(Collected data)
+===+
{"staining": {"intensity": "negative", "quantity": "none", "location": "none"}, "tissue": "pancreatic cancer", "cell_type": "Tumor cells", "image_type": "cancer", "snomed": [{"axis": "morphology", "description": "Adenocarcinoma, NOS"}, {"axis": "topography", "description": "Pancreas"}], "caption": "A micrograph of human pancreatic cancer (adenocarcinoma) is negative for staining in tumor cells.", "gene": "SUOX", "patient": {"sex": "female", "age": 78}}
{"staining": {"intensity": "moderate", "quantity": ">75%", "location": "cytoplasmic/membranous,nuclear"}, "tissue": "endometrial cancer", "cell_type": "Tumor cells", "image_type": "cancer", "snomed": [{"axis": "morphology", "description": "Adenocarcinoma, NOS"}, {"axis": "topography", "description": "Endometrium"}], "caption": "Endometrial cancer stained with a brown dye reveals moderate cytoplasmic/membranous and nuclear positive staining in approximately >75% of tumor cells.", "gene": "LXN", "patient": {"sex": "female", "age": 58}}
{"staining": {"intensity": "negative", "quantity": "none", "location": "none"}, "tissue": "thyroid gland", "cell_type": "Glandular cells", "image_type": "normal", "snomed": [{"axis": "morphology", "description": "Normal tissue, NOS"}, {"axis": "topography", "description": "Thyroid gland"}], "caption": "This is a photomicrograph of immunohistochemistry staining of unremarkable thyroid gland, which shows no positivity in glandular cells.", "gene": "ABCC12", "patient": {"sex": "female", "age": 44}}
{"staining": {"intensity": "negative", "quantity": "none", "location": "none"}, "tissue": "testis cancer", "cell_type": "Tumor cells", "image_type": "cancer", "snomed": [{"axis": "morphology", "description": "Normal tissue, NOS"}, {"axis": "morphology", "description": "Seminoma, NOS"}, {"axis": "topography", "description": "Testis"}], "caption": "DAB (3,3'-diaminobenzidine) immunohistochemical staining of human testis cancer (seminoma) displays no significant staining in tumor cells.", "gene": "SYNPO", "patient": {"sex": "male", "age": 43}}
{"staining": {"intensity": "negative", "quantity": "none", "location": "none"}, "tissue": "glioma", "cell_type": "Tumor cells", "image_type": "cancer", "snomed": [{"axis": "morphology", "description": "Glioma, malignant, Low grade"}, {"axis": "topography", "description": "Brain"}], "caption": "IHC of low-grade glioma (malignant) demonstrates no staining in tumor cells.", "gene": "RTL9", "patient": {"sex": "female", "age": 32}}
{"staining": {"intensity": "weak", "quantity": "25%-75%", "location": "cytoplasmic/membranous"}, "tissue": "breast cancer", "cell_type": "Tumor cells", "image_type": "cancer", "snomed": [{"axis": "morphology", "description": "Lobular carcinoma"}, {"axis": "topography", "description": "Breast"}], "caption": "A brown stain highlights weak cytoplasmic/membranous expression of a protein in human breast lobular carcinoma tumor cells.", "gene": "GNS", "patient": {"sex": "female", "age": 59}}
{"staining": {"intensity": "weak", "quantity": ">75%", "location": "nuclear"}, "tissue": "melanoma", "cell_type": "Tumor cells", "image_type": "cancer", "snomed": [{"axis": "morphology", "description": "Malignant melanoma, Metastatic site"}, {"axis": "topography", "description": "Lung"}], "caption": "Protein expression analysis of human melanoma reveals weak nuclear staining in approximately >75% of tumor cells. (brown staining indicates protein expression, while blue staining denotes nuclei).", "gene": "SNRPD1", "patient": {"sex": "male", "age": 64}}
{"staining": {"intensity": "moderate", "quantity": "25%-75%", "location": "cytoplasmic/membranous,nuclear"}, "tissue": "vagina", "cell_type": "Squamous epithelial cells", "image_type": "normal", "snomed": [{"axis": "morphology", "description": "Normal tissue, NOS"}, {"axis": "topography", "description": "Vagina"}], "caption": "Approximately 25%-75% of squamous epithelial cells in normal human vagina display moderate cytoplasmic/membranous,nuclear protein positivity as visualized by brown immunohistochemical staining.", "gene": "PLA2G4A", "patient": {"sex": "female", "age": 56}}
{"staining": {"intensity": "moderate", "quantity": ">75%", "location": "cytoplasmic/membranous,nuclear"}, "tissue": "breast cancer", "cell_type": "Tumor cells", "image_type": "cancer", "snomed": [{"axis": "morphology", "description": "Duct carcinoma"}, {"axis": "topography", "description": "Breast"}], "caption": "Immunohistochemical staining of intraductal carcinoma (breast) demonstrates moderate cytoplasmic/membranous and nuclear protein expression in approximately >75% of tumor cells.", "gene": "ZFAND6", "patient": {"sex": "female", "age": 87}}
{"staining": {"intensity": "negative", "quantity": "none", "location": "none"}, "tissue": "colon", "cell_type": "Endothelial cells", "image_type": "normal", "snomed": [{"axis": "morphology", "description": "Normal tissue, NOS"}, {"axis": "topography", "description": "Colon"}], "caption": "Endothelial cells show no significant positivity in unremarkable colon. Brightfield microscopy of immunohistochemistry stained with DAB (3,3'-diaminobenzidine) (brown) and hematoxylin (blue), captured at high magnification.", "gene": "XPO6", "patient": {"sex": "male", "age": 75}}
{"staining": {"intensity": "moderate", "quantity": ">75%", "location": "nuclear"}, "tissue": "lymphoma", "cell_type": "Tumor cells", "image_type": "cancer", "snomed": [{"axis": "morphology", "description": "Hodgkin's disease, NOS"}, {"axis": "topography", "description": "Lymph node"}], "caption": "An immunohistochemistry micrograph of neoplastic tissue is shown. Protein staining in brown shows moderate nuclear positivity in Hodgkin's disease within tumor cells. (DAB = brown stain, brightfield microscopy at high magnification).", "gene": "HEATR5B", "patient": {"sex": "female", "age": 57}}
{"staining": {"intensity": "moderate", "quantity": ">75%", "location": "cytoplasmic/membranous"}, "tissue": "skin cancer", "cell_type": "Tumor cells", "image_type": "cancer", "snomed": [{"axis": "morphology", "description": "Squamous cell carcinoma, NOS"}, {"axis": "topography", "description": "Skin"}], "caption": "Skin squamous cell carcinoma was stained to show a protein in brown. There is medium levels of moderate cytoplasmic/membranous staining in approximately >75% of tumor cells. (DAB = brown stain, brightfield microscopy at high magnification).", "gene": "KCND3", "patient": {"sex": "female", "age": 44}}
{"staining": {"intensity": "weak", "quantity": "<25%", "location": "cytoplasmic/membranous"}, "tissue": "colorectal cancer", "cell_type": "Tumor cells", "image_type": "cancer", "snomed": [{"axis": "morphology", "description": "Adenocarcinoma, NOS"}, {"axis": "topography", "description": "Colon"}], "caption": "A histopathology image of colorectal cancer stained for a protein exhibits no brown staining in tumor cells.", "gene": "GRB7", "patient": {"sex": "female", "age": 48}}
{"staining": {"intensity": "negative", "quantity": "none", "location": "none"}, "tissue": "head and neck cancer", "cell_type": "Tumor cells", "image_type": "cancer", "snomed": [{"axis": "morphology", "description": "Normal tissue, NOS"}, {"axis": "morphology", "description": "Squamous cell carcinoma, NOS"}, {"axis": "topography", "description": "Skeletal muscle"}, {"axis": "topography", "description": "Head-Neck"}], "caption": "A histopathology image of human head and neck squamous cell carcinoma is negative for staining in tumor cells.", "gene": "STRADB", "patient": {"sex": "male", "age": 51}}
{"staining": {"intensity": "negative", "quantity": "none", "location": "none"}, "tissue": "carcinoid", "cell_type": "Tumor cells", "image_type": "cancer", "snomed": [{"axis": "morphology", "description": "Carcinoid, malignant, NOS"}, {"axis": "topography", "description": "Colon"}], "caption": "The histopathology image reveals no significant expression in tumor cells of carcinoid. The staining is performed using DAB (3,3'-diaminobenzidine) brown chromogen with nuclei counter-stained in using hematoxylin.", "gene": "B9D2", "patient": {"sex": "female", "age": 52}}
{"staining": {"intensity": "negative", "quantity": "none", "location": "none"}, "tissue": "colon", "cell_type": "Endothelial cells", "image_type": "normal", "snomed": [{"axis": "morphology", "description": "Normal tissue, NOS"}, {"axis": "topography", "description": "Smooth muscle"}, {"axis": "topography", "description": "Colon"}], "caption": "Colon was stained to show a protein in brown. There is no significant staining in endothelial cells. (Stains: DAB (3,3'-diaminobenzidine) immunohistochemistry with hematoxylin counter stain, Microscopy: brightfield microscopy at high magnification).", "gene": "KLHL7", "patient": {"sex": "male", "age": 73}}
+===+
Exactly the lines above from the one with "immunohistochemistry micrograph of" to the one with "image of colorectal", both included, are to be quoted; leave the rest out.

• [ANSWER TO THIS PROBLEM]:
{"staining": {"intensity": "moderate", "quantity": ">75%", "location": "nuclear"}, "tissue": "lymphoma", "cell_type": "Tumor cells", "image_type": "cancer", "snomed": [{"axis": "morphology", "description": "Hodgkin's disease, NOS"}, {"axis": "topography", "description": "Lymph node"}], "caption": "An immunohistochemistry micrograph of neoplastic tissue is shown. Protein staining in brown shows moderate nuclear positivity in Hodgkin's disease within tumor cells. (DAB = brown stain, brightfield microscopy at high magnification).", "gene": "HEATR5B", "patient": {"sex": "female", "age": 57}}
{"staining": {"intensity": "moderate", "quantity": ">75%", "location": "cytoplasmic/membranous"}, "tissue": "skin cancer", "cell_type": "Tumor cells", "image_type": "cancer", "snomed": [{"axis": "morphology", "description": "Squamous cell carcinoma, NOS"}, {"axis": "topography", "description": "Skin"}], "caption": "Skin squamous cell carcinoma was stained to show a protein in brown. There is medium levels of moderate cytoplasmic/membranous staining in approximately >75% of tumor cells. (DAB = brown stain, brightfield microscopy at high magnification).", "gene": "KCND3", "patient": {"sex": "female", "age": 44}}
{"staining": {"intensity": "weak", "quantity": "<25%", "location": "cytoplasmic/membranous"}, "tissue": "colorectal cancer", "cell_type": "Tumor cells", "image_type": "cancer", "snomed": [{"axis": "morphology", "description": "Adenocarcinoma, NOS"}, {"axis": "topography", "description": "Colon"}], "caption": "A histopathology image of colorectal cancer stained for a protein exhibits no brown staining in tumor cells.", "gene": "GRB7", "patient": {"sex": "female", "age": 48}}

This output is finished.